The chief goal of my work is to empower people to access and embody their hidden potentials, in order to lead more excellent, creative, and fulfilling lives.
My particular areas of focus include:
Somatics & Embodiment
To transcend old limitations, sometimes we need to free ourselves from unconscious physical tensions that keep us locked into old, restrictive habits of thought and action. We must learn to physically embody the traits and capacities we wish to cultivate. Confidence, calm, groundedness, and even joy are embodied states that can be learned as physical skills.
Creativity
What would increased creativity mean for you? For professionals, it can mean greater capacity for “outside the box” solutions, greater versatility and ability to improvise effectively in new situations. For at-risk youth, it can mean the ability to generate constructive alternatives to violence and poverty. For artists and performers of all sorts, it can mean discovering ways to dig deeper than ever, unearthing buried sources of creative energy.
Neurodiversity
Different people think differently, learn differently, experience the world differently on a fundamental level. Diversity of minds is a natural form of human diversity – like ethnic, cultural, or gender diversity – and also a source of enormous creative potential. How can we honor the diversity of human minds, and cultivate the potentials of all minds, in our schools, our workplaces, our families, our society, and ourselves?
Autism
Autism is a form of human neurodiversity that comes with a complex mixture of challenges and potentials. As an autistic person who has had great success mastering the challenges of autism and cultivating its hidden potentials, I’m pleased to be able to share what I know.

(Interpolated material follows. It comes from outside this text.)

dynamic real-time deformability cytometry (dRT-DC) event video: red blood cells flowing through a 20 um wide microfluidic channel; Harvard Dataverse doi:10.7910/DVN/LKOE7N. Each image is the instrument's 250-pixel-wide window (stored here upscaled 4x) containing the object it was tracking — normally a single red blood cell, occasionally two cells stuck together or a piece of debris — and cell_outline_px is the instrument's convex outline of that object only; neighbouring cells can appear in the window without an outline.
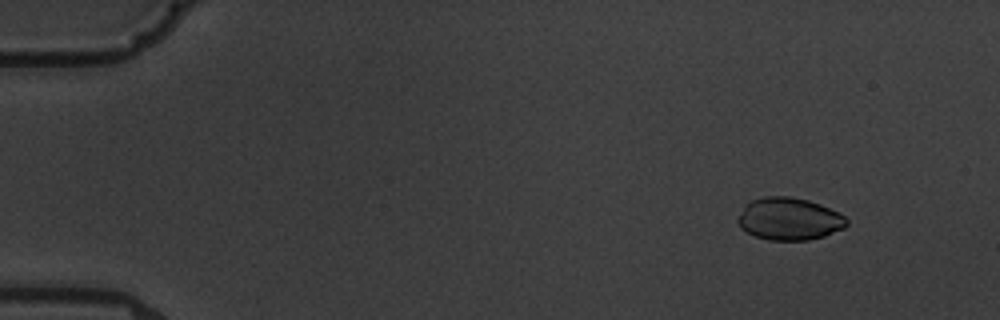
{"species": "common noctule bat (a hibernating species)", "species_latin": "Nyctalus noctula", "temperature_condition": "warm", "stored_images_in_passage": 5, "camera_frame_rate_fps": 3000, "um_per_image_px": 0.085, "animal": {"sex": "male", "body_mass_g": 19.5, "forearm_length_mm": 54.6}, "frame": {"image": 1, "passage_image": 2, "time_ms": 1.333, "image_size_px": [1000, 320], "cell_outline_px": [[848, 224], [844, 228], [824, 236], [808, 240], [772, 240], [756, 236], [740, 228], [736, 220], [744, 204], [752, 200], [764, 196], [792, 196], [808, 200], [820, 204], [844, 216], [848, 220]], "centroid_in_image_um": [67.05, 18.6], "position_along_channel_um": 17.9, "area_um2": 26.93}}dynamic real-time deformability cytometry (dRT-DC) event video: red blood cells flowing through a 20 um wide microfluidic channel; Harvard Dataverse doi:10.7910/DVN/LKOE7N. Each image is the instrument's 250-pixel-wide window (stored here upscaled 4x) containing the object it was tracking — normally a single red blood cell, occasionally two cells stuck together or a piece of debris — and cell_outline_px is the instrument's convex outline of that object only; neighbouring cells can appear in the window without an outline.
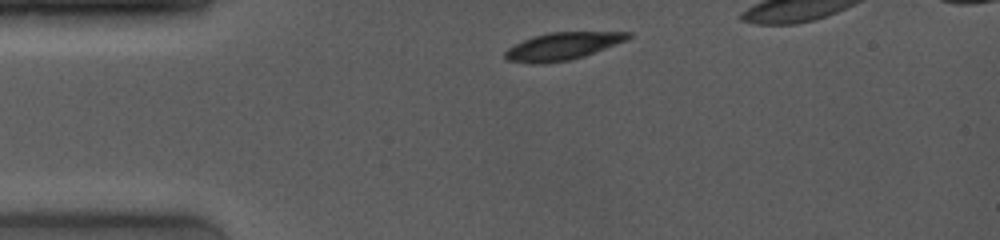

For more information on my work, please check out my bio, the books I’ve contributed to, my online continuing education courses, or my aikido dojo.
I speak to large crowds and small gatherings. I teach groups of all sizes. I work with organizations, teams, and individuals. I work in all kinds of settings – retreat centers, classrooms, conference rooms, auditoriums, dance and yoga studios. I’ve worked with educators, mental health professionals, managers, college students, high school students, children, parents, actors, artists, attorneys, autistic youth and adults, researchers, recovering addicts, yoga teachers, and gang members.
I’ll never make you sit through a PowerPoint presentation. My working methods are engaging, active, and experiential. I get people thinking, talking, moving, feeling, trying things out.